Delving deeper, regional data paints a varied landscape where the Northeast led with robust casino gains, propelled by urban density and tourism; the South saw iGaming shine brightest, while the West leaned on slots amid steady table play, and the Midwest balanced all segments despite the sports betting pullback.

Figures reveal that no single region dragged the national average, but power centers like Las Vegas and Atlantic City posted standout months, with slots revenue there mirroring or exceeding national paces; this diversity shows how local factors—weather, events, competition—shape outcomes, yet the collective 4.6% rise signals underlying health.

And now, with spring events on the horizon in April 2026, analysts anticipate upticks in sports handle that could offset February's dip, keeping the momentum alive.

Looking Ahead: Trends Shaping 2026 Gaming

February's results set a positive tone for the year, with casinos and iGaming positioning the sector for sustained expansion; although sports betting navigates volatility, the $12.66 billion handle proves enduring appetite, and tax growth offers policymakers leverage for further development.

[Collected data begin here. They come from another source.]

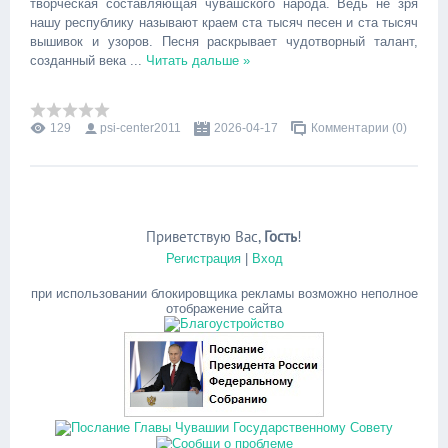
творческая составляющая чувашского народа. Ведь не зря
нашу республику называют краем ста тысяч песен и ста тысяч
вышивок и узоров. Песня раскрывает чудотворный талант,
созданный века
...
Читать дальше »
129
psi-center2011
2026-04-17
Комментарии (0)
Приветствую Вас
,
Гость
!
Регистрация
|
Вход
при использовании блокировщика рекламы возможно неполное
отображение сайта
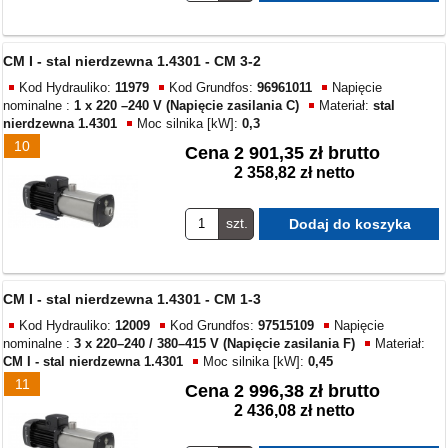
CM I - stal nierdzewna 1.4301 - CM 3-2
Kod Hydrauliko:
11979
Kod Grundfos:
96961011
Napięcie
nominalne :
1 x 220 –240 V (Napięcie zasilania C)
Materiał:
stal
nierdzewna 1.4301
Moc silnika [kW]:
0,3
10
Cena
2 901,35 zł brutto
2 358,82 zł netto
szt.
CM I - stal nierdzewna 1.4301 - CM 1-3
Kod Hydrauliko:
12009
Kod Grundfos:
97515109
Napięcie
nominalne :
3 x 220–240 / 380–415 V (Napięcie zasilania F)
Materiał:
CM I - stal nierdzewna 1.4301
Moc silnika [kW]:
0,45
11
Cena
2 996,38 zł brutto
2 436,08 zł netto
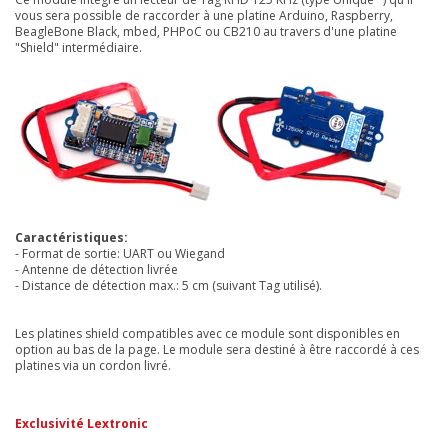
vous sera possible de raccorder à une platine Arduino, Raspberry,
BeagleBone Black, mbed, PHPoC ou CB210 au travers d'une platine
"Shield" intermédiaire.
Caractéristiques:
- Format de sortie: UART ou Wiegand
- Antenne de détection livrée
- Distance de détection max.: 5 cm (suivant Tag utilisé).
Les platines shield compatibles avec ce module sont disponibles en
option au bas de la page. Le module sera destiné à être raccordé à ces
platines via un cordon livré.
Exclusivité Lextronic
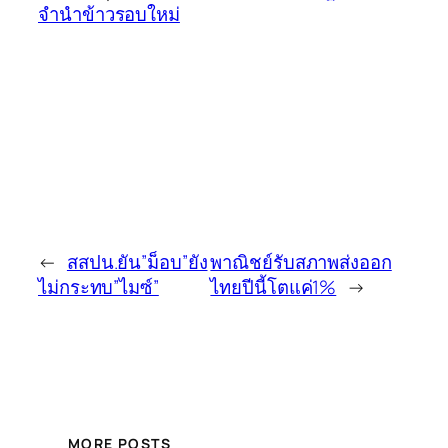
จำนำข้าวรอบใหม่
←
สสปน.ยัน”ม็อบ”ยัง
พาณิชย์รับสภาพส่งออก
ไม่กระทบ”ไมซ์”
ไทยปีนี้โตแค่1%
→
MORE POSTS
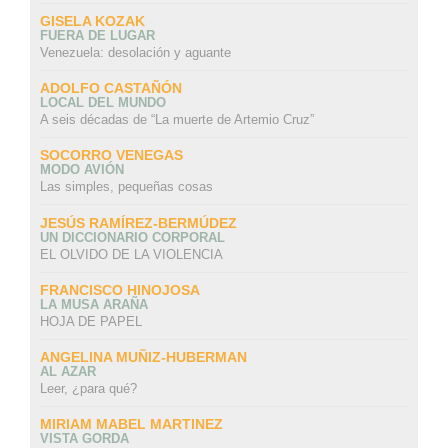
GISELA KOZAK
FUERA DE LUGAR
Venezuela: desolación y aguante
ADOLFO CASTAÑÓN
LOCAL DEL MUNDO
A seis décadas de “La muerte de Artemio Cruz”
SOCORRO VENEGAS
MODO AVIÓN
Las simples, pequeñas cosas
JESÚS RAMÍREZ-BERMÚDEZ
UN DICCIONARIO CORPORAL
EL OLVIDO DE LA VIOLENCIA
FRANCISCO HINOJOSA
LA MUSA ARAÑA
HOJA DE PAPEL
ANGELINA MUÑIZ-HUBERMAN
AL AZAR
Leer, ¿para qué?
MIRIAM MABEL MARTINEZ
VISTA GORDA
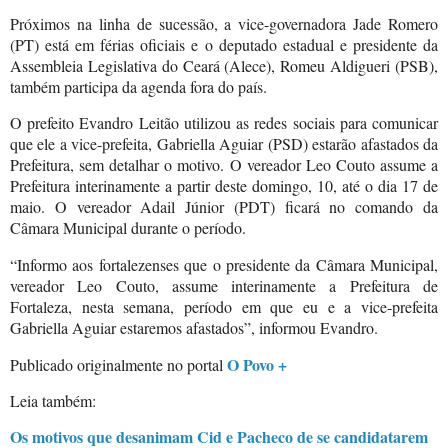
Próximos na linha de sucessão, a vice-governadora Jade Romero
(PT) está em férias oficiais e o deputado estadual e presidente da
Assembleia Legislativa do Ceará (Alece), Romeu Aldigueri (PSB),
também participa da agenda fora do país.
O prefeito Evandro Leitão utilizou as redes sociais para comunicar
que ele a vice-prefeita, Gabriella Aguiar (PSD) estarão afastados da
Prefeitura, sem detalhar o motivo. O vereador Leo Couto assume a
Prefeitura interinamente a partir deste domingo, 10, até o dia 17 de
maio. O vereador Adail Júnior (PDT) ficará no comando da
Câmara Municipal durante o período.
“Informo aos fortalezenses que o presidente da Câmara Municipal,
vereador Leo Couto, assume interinamente a Prefeitura de
Fortaleza, nesta semana, período em que eu e a vice-prefeita
Gabriella Aguiar estaremos afastados”, informou Evandro.
O Povo +
Publicado originalmente no portal
Leia também:
Os motivos que desanimam Cid e Pacheco de se candidatarem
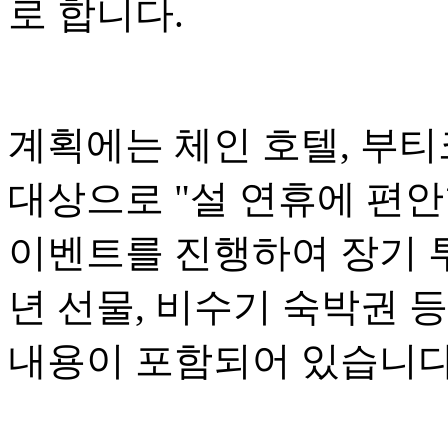
로 합니다.
계획에는 체인 호텔, 부티
대상으로 "설 연휴에 편
이벤트를 진행하여 장기 투
년 선물, 비수기 숙박권 
내용이 포함되어 있습니다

Those monitoring the space expect tech integrations—like AI-driven personalization in iGaming—to fuel next gains, while regulatory pushes target untaxed rivals; it's clear that brick-and-mortar resilience, paired with online acceleration, forms a hybrid model that's paying dividends.

One researcher who pored over historical trackers notes parallels to post-2020 recoveries, where diversification proved key; as states refine frameworks in April 2026, the industry stands poised to build on this foundation.

Conclusion

In summary, U.S. commercial gaming's 4.6% revenue rise to strong February 2026 figures underscores a tale of contrasts—casino steadiness and iGaming fireworks offsetting sports betting softness—while tax inflows climb and untaxed threats loom; data from the Commercial Gaming Revenue Tracker captures this dynamic precisely, offering a snapshot of an evolving landscape where traditional strengths meet digital opportunities, and states reap fiscal rewards amid calls for fuller regulation.

The ball's in the regulators' court now, as these trends ripple into spring and beyond, shaping what comes next for players, operators, and governments alike.